- Opening Delimiter -

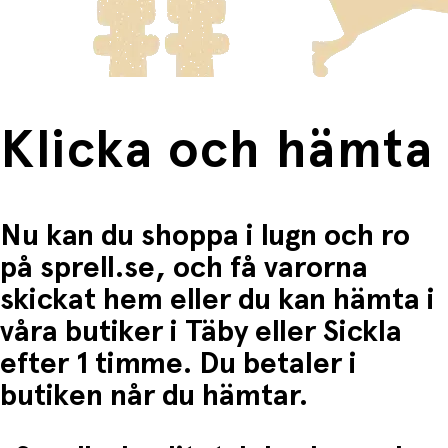
Fri frakt när du handlar för mer än 1500:-
Klicka och hämta
Nu kan du shoppa i lugn och ro
på sprell.se, och få varorna
skickat hem eller du kan hämta i
våra butiker i Täby eller Sickla
efter 1 timme. Du betaler i
butiken når du hämtar.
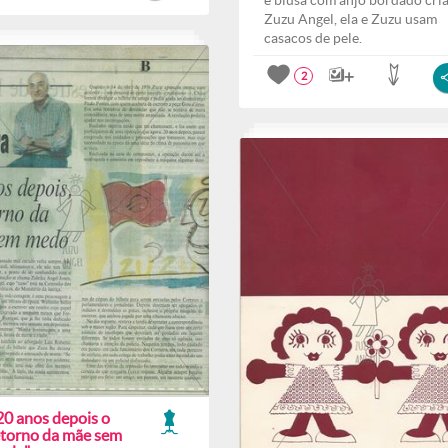
e blusa com anjo bordado cri
Zuzu Angel, ela e Zuzu usam
casacos de pele.
2
20 anos depois o
etorno da mãe sem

- Closing Delimiter -

# YOUR OBJECTIVE
Starting with the line that has "Zuzu Angel, ela e Zuzu usam", print each remaining line of the listing exactly.

# OUTPUT FOR THIS TASK
Zuzu Angel, ela e Zuzu usam
casacos de pele.
2
20 anos depois o
etorno da mãe sem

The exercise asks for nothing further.